AIM OF THE TASK ▸ Extend the first-person essay below on choosing technology by need rather than novelty, beginning right after its final sentence.
───── TEXT UNDER STUDY ─────
It’s not that we are anti-technology, but we tend to be the kinds of people who, once we have found the tool that works for us, see little reason to buy each latest model as it comes out. Rather than ask, “What new tools might I get?” we try to think about, “What do I need or want to do, and what tool will help me accomplish that best?”
My husband and I got a kick out of the sales reps from Century Tel who stopped by our house recently to congratulate us on our years of being “such good customers” and to offer us this really awesome deal where we could bump our internet speed up astronomically at no charge. All we would have to do is add a cable TV package. They were all smiling and nodding until we told them that we don’t have a television. The two young men stopped cold. Then one of them said, “My mom tried to get us to watch less television. I guess that would be one way.” Then the other one said, in apparent disbelief, “You don’t have a television at all?” We smiled and said no, and they thanked us for our time and headed on down the street to knock on the doors of other good customers.
Like I said, I was thrilled to get an iPad recently and am enjoying learning what I can do with it. However, I’m trying not to get caught up completely in the “cool factor” and start downloading apps willy nilly before I even figure out what I might need them for. Rather, I am trying to take a more thoughtful approach and think about the things I already do and then find out whether there is an app that would help me do those things more easily. But I can already sense what a time bandit this device could turn out to be.
───── RECORDS ─────
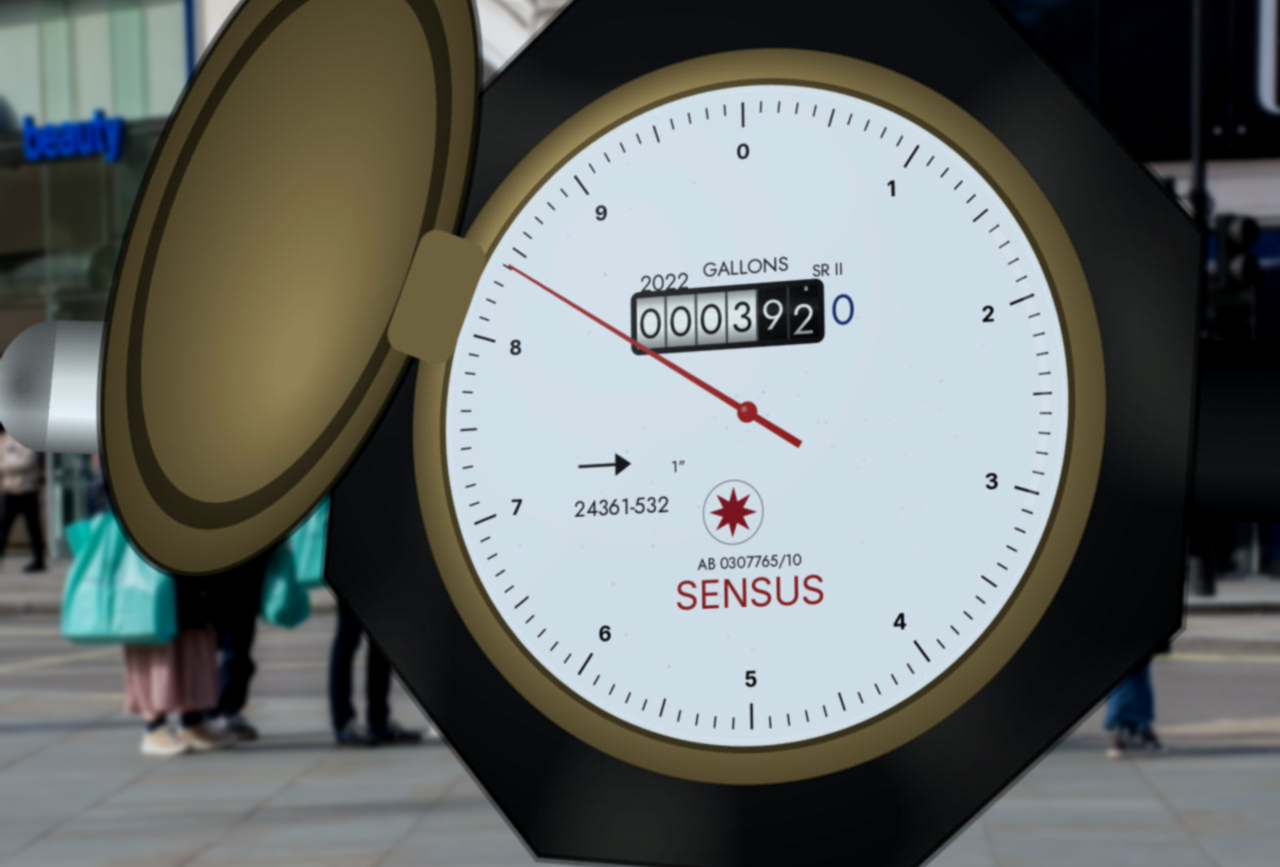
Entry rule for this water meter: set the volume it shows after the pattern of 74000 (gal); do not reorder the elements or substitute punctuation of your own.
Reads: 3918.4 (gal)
─────
───── RECORDS ─────
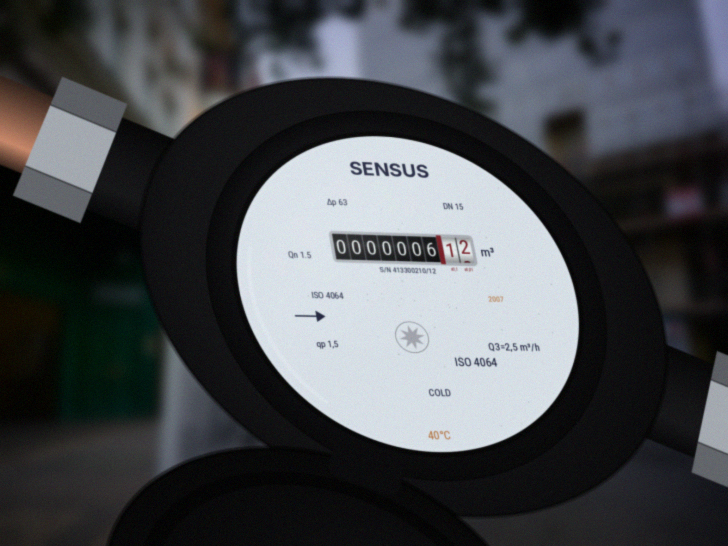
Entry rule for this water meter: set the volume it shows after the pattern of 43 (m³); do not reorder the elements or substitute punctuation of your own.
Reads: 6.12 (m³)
─────
───── RECORDS ─────
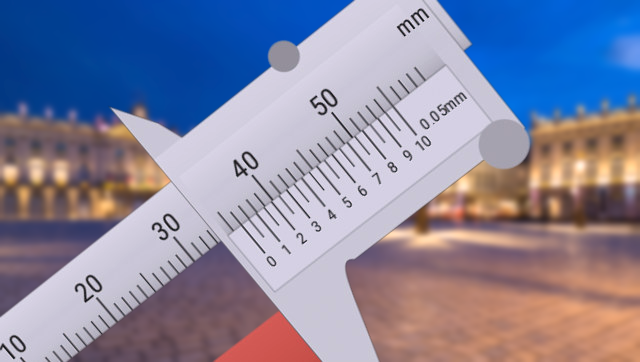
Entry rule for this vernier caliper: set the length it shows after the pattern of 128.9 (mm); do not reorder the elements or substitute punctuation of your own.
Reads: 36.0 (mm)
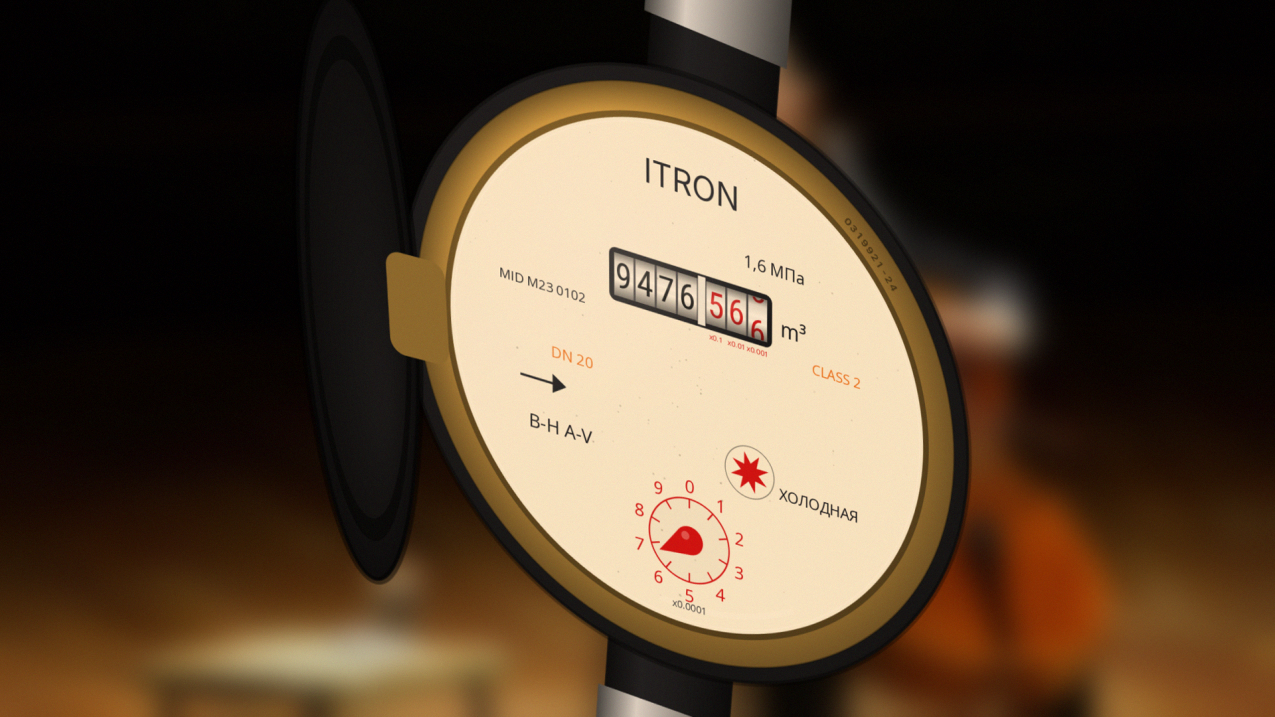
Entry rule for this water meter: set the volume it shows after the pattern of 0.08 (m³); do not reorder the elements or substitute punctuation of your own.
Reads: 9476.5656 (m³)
─────
EXERCISE RESPONSE ▸
This morning I decided to get out the list of books I want to read (which I have been writing down in a little moleskin notebook that I carry with me everywhere) and enter them into a virtual bookshelf using Goodreads. Oh my! That could turn out to be very addictive. So far, I have resisted the impulse to click “buy immediately” or “download this eBook now,” but I spent way more time than I expected entering book titles (already read and to-read), remembering other books I have already ready, checking out what my virtual “friends” have read, browsing the new releases, reading reviews, looking at photos of authors. It was just as fun as browsing in a library or bookstore, but I could do it in my pajamas, Before I knew it I had added 141 books to my “to-read” list. The trick will be to actually read some of these books and not just keep playing around with this really cool app and building more and more virtual bookshelves.